Les forains se retrouvaient sur le boulevard Rochechouart et le cirque Alcindor à la même place, place qui rappelait au jeune artiste une bonne et heureuse journée puisqu’elle avait marqué la fin des maux du pauvre petit perdu. Il était connu et aimé de cette population foraine qui comprenait six à sept mille personnes et, en se promenant au milieu des baraques, il voyait ses œuvres pour ainsi dire exposées autour de lui, chez le dompteur Totor comme chez la somnambule.

Ses œuvres ! À présent qu’il savait peindre, il souriait en les regardant.

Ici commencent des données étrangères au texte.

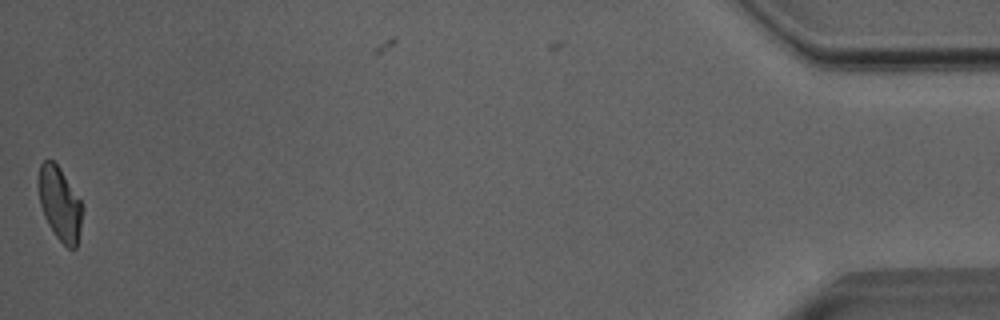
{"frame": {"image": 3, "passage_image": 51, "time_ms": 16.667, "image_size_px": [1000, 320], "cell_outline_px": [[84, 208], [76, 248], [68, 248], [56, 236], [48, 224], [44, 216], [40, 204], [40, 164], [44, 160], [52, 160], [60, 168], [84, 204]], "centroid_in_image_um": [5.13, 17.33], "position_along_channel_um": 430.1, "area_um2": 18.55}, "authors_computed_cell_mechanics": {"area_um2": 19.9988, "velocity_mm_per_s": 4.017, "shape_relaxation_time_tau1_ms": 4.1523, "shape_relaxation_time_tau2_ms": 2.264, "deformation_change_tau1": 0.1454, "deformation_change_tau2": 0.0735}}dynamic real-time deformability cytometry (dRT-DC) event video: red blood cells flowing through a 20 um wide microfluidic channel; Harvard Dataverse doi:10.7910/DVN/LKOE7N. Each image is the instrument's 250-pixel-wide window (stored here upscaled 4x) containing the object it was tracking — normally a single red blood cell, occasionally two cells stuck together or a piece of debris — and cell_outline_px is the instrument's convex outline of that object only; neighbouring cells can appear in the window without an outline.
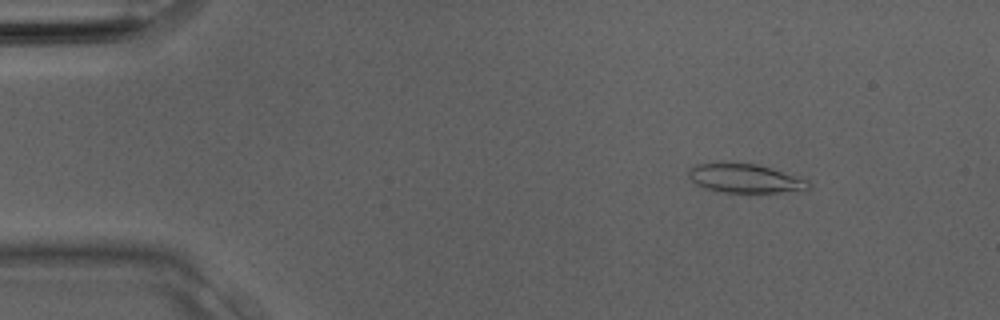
{"species": "Egyptian fruit bat (a non-hibernating species)", "species_latin": "Rousettus aegyptiacus", "temperature_condition": "room temperature", "stored_images_in_passage": 2, "camera_frame_rate_fps": 3000, "um_per_image_px": 0.085, "animal": {"sex": "male"}, "frame": {"image": 1, "passage_image": 1, "time_ms": 0.0, "image_size_px": [1000, 320], "cell_outline_px": [[812, 184], [808, 188], [776, 192], [724, 192], [704, 188], [696, 184], [688, 176], [688, 168], [696, 164], [756, 164], [796, 176], [808, 180]], "centroid_in_image_um": [63.28, 15.17], "position_along_channel_um": 21.7, "area_um2": 19.54}}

— Était-ce naïf ! pensait-il. Mais quel effet !… C’est vrai, je ne réussirais pas si bien aujourd’hui.

Et il allait travailler au grand art, chez Cabrion.

— Qu’est-ce que mes camarades peuvent avoir ? se demandait-il.

Depuis quelques jours, ils chuchotaient dans les coins, en dehors de lui. On appelait Cabrion, on lui soufflait bas, à l’oreille, et Cabrion jetait des regards dérobés et inquisiteurs sur Pépé.

— Est-ce moi qui les occupe ? se demandait Pépé.

Il n’en pouvait guère douter, mais pour quelle cause ? Encore quelque excellente farce, sans doute.

Un soir, comme Gig lui lançait le trapèze, il aperçut une tête qu’il connaissait et qu’il était impossible de confondre dans la foule, c’était celle de Cabrion.